Murkowski, true to form, breaks with GOP colleagues on ethical questions about Trump

Sen. Lisa Murkowski at a press conference in July. Photo by Liz Ruskin.

Lisa Murkowski is living up to her reputation as one of the few Republican senators likely to break party ranks to criticize President Trump on ethical grounds. Thursday, she weighed in against the president in two cases that raise questions about whether the president is using his office for personal gain.  

Acting White House Chief of Staff Mick Mulvaney had just dropped a bombshell. He said the White House did hold up aid to Ukraine as a quid pro quo, even though the president has repeatedly insisted there’s been no such deal. Mulvaney says President Trump did it to pressure Ukraine to investigate a theory involving a Democratic Party server and the 2016 election. (A few hours later, Mulvaney reversed course and insisted there was no quid pro quo.)

At the Capitol, a reporter asked Murkowski if it concerned her.

“Well, that’s news to me. I had not heard that,” she said. “Yes, absolutely it’s a concern.”
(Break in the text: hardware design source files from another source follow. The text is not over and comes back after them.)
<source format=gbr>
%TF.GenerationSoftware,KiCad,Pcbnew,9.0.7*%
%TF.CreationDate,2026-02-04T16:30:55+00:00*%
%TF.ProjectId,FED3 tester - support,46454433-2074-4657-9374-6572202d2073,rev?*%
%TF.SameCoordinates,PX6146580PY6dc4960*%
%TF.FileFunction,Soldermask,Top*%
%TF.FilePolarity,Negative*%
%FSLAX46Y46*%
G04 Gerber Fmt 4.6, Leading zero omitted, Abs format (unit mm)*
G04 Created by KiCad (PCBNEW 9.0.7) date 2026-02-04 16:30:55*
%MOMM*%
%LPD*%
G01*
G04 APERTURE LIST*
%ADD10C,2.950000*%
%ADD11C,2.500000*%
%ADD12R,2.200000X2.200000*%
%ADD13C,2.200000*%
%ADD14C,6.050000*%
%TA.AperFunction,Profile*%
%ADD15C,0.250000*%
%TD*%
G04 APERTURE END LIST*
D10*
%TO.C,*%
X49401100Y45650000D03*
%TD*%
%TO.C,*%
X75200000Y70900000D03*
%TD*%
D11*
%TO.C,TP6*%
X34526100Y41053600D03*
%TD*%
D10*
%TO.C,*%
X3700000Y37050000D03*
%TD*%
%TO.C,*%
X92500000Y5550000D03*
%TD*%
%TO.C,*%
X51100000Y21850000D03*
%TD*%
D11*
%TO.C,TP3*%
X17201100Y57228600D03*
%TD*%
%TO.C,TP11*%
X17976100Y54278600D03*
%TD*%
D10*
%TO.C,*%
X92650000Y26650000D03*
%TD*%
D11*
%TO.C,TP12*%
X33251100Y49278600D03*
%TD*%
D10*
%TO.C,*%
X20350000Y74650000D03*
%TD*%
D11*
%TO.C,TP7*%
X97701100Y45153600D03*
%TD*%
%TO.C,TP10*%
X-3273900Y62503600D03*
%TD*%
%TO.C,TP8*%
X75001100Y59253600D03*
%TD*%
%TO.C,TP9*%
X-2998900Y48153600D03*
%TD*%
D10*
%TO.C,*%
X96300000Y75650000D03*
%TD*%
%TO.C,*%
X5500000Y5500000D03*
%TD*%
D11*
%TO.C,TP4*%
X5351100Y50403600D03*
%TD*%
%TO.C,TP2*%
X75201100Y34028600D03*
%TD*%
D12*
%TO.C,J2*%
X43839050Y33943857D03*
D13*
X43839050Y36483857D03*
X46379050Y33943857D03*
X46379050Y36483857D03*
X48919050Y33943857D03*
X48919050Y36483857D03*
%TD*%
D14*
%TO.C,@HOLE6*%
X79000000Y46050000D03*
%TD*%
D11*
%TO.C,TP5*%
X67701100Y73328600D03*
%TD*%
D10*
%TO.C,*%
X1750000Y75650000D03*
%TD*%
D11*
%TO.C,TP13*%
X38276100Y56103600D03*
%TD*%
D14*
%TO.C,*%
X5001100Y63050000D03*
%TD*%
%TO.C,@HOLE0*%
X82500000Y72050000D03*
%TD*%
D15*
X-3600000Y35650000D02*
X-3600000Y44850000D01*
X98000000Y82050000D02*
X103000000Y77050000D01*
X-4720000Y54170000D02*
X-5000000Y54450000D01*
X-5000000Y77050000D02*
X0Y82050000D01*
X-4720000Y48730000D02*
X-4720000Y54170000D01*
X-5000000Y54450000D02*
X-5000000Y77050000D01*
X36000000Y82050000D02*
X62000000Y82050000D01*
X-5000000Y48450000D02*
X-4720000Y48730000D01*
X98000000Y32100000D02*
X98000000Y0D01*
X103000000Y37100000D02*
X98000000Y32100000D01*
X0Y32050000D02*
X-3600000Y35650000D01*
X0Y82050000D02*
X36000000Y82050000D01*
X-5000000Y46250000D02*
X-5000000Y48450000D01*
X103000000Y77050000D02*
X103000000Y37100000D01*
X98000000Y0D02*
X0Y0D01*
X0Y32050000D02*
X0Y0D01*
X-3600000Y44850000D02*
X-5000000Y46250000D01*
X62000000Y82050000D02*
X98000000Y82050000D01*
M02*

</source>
Then she defined exactly what her concern is:

 “You don’t hold up foreign aid that we had previously appropriated for a political initiative,” she said. “Period.”

She said she still needed to study exactly what Mulvaney said.
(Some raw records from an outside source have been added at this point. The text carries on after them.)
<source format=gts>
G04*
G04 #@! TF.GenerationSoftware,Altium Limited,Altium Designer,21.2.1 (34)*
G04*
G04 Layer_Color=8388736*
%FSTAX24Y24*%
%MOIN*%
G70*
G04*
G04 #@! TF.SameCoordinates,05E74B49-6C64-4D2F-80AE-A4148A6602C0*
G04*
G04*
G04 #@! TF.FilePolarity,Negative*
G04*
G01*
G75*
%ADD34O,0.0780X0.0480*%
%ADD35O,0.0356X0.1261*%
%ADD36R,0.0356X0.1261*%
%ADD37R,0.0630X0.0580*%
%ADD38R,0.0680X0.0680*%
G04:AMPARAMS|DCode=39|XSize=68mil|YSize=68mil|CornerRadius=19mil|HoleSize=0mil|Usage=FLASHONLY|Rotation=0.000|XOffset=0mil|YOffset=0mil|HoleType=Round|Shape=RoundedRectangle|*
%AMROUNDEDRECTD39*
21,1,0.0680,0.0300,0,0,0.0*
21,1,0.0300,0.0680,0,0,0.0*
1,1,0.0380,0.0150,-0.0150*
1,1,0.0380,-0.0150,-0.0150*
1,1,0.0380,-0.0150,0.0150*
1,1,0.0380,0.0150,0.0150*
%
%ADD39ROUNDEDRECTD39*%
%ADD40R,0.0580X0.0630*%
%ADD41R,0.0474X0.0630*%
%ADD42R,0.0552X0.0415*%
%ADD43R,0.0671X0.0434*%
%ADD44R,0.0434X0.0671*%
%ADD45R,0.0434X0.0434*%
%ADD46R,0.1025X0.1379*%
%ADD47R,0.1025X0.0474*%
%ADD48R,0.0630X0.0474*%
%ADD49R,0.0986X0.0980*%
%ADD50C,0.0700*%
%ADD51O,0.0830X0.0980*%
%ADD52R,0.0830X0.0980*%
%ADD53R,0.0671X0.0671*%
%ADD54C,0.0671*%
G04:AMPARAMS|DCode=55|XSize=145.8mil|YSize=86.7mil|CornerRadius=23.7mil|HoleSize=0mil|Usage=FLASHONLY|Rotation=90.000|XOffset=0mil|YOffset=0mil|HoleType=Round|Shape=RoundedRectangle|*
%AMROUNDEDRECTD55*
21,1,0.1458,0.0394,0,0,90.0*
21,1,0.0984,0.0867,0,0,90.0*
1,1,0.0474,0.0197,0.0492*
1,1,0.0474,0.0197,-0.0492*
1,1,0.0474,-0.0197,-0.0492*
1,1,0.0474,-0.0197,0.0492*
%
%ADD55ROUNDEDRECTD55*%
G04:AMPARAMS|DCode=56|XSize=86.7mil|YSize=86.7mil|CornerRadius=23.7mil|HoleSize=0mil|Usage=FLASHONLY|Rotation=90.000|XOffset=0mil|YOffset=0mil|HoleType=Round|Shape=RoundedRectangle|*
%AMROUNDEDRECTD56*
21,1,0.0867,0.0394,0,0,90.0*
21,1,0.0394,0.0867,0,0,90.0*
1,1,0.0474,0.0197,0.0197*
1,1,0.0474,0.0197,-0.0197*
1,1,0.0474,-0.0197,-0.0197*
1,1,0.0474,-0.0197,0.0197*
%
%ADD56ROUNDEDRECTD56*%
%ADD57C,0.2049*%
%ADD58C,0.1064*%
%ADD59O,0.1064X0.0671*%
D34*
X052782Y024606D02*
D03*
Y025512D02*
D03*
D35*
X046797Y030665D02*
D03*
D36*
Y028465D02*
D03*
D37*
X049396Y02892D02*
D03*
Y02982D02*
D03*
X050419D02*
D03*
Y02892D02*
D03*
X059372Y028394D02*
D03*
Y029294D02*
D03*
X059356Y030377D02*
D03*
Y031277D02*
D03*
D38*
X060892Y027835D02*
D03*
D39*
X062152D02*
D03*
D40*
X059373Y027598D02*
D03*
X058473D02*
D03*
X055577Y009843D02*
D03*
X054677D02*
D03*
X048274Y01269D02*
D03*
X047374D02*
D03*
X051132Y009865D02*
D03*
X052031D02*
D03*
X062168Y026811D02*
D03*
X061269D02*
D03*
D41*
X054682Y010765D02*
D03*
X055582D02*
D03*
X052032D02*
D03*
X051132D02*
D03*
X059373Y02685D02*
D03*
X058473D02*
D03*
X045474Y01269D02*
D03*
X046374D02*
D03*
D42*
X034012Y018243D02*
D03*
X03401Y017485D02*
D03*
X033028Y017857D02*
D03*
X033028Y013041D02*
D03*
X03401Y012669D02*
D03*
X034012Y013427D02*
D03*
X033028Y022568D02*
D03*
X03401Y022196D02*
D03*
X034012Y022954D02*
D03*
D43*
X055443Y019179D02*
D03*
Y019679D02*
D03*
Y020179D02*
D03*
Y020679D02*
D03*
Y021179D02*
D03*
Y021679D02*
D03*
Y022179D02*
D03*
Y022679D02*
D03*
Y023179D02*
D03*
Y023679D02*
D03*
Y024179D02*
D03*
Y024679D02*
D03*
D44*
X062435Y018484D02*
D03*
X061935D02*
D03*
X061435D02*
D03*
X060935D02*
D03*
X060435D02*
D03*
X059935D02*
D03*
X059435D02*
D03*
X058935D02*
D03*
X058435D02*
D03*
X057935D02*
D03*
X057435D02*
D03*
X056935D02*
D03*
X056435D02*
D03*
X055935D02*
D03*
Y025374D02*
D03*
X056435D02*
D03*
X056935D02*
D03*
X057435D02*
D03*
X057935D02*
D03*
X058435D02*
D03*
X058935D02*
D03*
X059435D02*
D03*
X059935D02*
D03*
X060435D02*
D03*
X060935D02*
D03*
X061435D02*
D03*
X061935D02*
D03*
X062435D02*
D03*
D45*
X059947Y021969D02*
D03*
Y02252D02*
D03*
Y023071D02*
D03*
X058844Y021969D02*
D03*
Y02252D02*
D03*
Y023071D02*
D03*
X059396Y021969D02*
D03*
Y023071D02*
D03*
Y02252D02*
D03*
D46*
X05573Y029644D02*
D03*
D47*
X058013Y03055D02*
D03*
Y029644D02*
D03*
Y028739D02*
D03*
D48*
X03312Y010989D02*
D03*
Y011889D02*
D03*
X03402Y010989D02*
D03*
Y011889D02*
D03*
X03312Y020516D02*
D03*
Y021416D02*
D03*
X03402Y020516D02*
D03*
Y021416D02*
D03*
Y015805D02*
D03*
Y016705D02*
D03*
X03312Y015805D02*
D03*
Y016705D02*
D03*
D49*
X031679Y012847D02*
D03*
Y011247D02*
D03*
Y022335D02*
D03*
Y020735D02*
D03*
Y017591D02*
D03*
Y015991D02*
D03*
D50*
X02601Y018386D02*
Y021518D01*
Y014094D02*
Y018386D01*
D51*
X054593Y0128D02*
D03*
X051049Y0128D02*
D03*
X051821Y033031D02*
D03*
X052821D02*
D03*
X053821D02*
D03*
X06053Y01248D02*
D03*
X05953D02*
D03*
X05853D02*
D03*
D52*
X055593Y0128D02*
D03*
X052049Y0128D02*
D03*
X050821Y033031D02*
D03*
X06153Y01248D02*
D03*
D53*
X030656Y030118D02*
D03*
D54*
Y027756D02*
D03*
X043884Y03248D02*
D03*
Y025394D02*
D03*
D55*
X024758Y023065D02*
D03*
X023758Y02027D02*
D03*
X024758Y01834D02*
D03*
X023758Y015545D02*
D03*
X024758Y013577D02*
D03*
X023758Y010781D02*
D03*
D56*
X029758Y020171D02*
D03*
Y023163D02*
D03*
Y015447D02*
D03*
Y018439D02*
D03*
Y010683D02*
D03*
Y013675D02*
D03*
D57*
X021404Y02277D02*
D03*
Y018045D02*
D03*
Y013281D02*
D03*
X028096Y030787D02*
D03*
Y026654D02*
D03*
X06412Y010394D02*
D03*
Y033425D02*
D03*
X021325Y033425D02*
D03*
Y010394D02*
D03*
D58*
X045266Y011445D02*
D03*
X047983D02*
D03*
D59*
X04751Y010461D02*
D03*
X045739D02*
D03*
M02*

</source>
Of course, the word “political” has several meanings. Mulvaney told reporters the deal was aid in exchange for a Ukrainian investigation into the last presidential election, not to benefit the president’s re-election campaign, and he said the deal was separate from Trump’s request that Ukraine investigate former Vice President Joe Biden.

“I have news for everybody: Get over it,” Mulvaney told reporters at the White House. “There’s going to be political influence in foreign policy.”
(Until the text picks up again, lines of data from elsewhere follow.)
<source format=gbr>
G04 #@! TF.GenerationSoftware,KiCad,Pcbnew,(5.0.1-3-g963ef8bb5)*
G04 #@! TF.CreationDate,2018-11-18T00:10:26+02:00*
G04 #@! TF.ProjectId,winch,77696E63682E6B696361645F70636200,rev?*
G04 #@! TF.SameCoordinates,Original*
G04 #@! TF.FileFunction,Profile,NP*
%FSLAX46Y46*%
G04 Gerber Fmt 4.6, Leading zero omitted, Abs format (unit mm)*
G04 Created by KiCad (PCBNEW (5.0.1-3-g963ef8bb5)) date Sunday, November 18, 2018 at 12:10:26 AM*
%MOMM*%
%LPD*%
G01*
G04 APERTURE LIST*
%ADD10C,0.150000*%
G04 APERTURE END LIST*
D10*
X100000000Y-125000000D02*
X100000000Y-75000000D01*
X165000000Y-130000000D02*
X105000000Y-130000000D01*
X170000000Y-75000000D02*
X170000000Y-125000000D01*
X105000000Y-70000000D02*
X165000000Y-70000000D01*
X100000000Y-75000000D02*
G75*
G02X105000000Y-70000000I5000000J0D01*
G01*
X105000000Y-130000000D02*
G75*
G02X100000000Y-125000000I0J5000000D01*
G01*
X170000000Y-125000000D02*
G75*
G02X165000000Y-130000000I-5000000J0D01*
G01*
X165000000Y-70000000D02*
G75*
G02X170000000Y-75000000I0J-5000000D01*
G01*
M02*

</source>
U.S. intelligence agencies have concluded Russia interfered in the 2016 election to hurt Democrat Hillary Clinton, help Trump and undermine trust in American democracy. None of the agencies have supplied evidence of any Ukrainian election plot. The president’s critics, including former national security officials, say the Ukrainian angle is a conspiracy theory Trump can’t let go of.

Reporters also asked Murkowski about a second bombshell Mulvaney dropped: He announced President Trump plans to hold an international conference, the G-7, at a Trump golf club in Florida. Asked if she thought that was appropriate, Murkowski answered before the reporter could completely finish the question: No.